- **WHAT THE TASK ASKS**
Reproduce the section of the rows that opens with the line containing "Churrasqueira Coletiva" and closes with the line containing "Quadra de Tênis", including both of those lines, without altering any of them.

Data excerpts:
►
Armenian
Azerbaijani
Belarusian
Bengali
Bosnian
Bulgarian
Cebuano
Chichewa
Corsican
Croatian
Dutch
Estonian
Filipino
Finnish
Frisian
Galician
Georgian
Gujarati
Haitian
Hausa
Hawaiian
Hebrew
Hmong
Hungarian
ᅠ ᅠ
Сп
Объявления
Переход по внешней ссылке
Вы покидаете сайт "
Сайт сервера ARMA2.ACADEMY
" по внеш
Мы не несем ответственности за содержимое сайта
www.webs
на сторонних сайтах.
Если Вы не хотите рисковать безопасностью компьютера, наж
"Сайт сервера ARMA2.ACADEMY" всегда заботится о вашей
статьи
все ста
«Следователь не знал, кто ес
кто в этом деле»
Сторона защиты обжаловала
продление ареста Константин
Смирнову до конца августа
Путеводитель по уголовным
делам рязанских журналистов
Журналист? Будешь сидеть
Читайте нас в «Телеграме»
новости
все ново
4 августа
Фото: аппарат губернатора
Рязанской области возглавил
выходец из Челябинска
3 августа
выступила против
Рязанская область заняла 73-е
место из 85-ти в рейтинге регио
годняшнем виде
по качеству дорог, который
◄
►
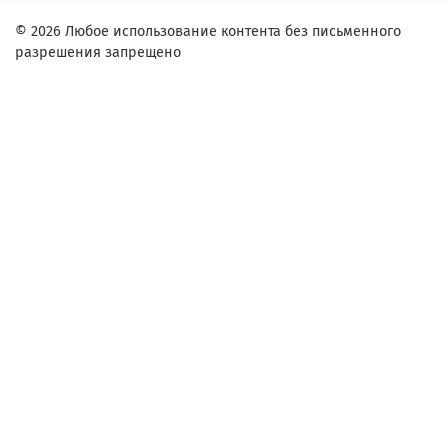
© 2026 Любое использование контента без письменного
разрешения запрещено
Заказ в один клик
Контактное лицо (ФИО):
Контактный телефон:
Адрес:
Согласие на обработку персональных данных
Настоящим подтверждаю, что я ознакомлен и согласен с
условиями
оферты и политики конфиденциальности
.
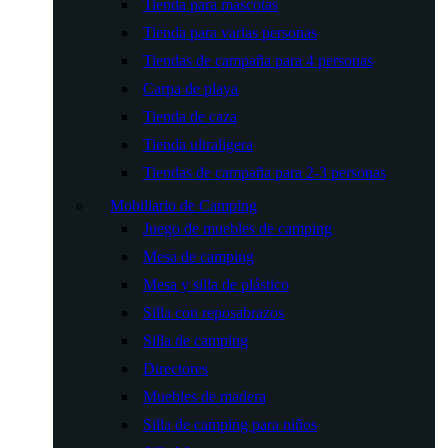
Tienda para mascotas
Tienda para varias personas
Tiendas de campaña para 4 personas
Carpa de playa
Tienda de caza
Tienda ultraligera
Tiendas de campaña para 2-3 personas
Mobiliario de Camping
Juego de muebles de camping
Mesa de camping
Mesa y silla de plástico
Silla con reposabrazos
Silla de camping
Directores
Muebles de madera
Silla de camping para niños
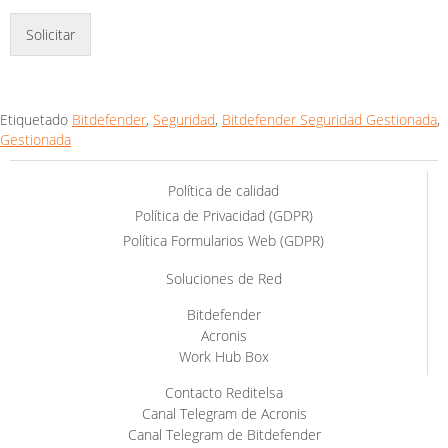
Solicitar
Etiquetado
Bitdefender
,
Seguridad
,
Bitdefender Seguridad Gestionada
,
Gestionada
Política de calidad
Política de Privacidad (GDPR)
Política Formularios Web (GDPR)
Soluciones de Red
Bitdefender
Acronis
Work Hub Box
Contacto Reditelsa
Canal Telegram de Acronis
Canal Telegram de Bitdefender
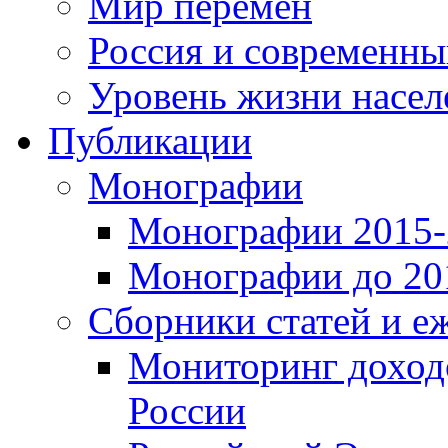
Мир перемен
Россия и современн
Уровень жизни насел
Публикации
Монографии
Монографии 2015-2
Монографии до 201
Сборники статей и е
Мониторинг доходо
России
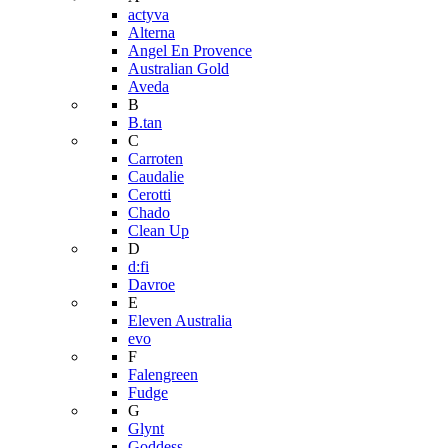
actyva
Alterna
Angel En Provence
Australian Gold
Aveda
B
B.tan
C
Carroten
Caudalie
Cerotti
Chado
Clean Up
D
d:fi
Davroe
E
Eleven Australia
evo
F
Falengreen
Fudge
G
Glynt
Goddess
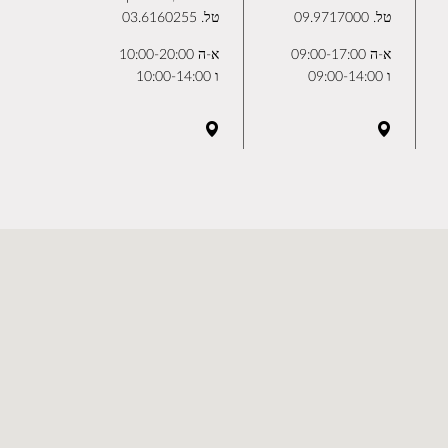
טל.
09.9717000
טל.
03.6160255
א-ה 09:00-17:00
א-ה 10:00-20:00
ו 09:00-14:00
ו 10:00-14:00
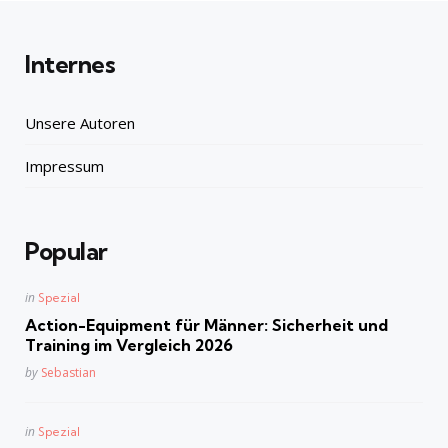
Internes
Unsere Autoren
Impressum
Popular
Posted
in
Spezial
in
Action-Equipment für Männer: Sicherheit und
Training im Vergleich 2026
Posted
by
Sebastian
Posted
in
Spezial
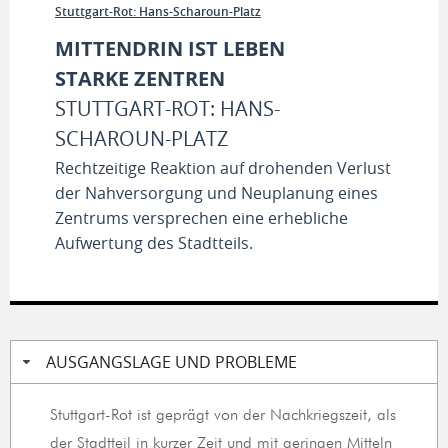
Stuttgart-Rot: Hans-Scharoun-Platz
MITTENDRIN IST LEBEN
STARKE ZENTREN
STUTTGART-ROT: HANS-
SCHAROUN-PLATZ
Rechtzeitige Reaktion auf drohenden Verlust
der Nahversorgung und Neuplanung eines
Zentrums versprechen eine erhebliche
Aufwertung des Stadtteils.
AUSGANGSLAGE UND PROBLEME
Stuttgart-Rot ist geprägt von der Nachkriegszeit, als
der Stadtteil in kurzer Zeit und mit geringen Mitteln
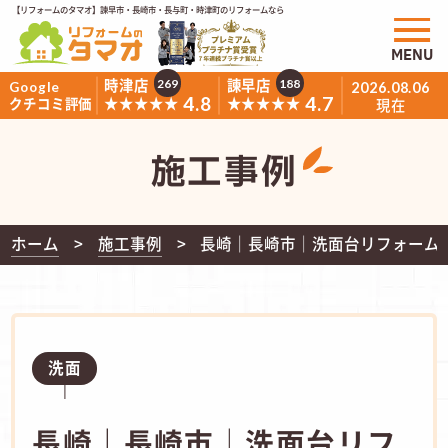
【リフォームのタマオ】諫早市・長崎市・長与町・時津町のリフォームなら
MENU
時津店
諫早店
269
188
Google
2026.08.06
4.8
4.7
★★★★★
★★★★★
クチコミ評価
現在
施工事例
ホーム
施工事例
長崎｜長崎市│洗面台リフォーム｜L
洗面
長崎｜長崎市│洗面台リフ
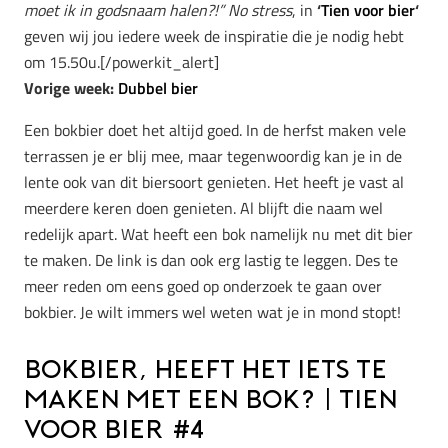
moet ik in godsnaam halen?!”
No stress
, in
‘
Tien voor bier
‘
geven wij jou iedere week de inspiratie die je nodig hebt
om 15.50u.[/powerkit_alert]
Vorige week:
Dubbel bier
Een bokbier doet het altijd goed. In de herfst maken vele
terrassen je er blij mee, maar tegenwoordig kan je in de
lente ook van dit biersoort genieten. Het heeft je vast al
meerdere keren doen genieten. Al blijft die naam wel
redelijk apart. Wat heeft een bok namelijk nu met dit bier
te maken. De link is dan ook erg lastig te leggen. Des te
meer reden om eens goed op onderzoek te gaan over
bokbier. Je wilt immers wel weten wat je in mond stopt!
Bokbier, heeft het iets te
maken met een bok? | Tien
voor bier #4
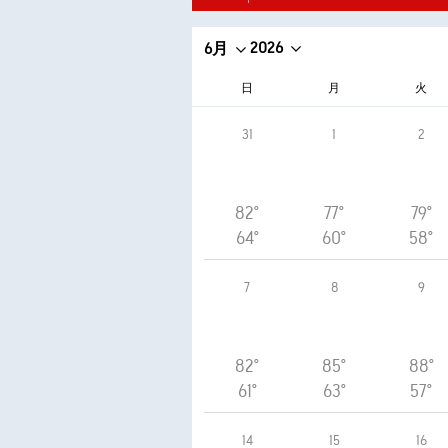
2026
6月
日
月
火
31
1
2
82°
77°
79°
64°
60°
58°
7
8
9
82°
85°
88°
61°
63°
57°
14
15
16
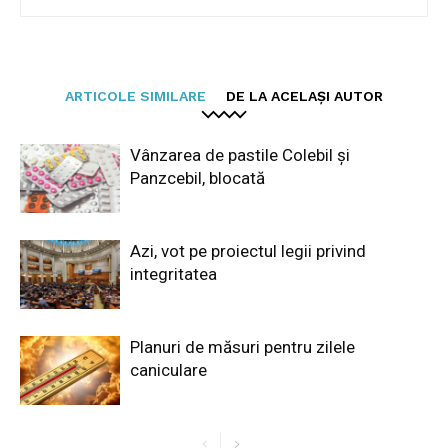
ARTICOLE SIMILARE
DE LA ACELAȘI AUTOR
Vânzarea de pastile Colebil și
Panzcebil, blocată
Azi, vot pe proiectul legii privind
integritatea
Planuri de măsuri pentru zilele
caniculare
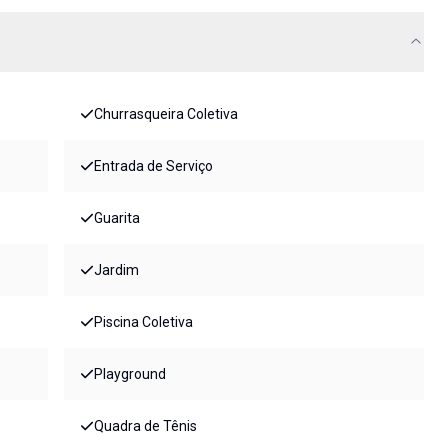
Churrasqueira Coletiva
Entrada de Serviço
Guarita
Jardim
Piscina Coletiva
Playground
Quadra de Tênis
◄
- **YOUR RESPONSE**
Churrasqueira Coletiva
Entrada de Serviço
Guarita
Jardim
Piscina Coletiva
Playground
Quadra de Tênis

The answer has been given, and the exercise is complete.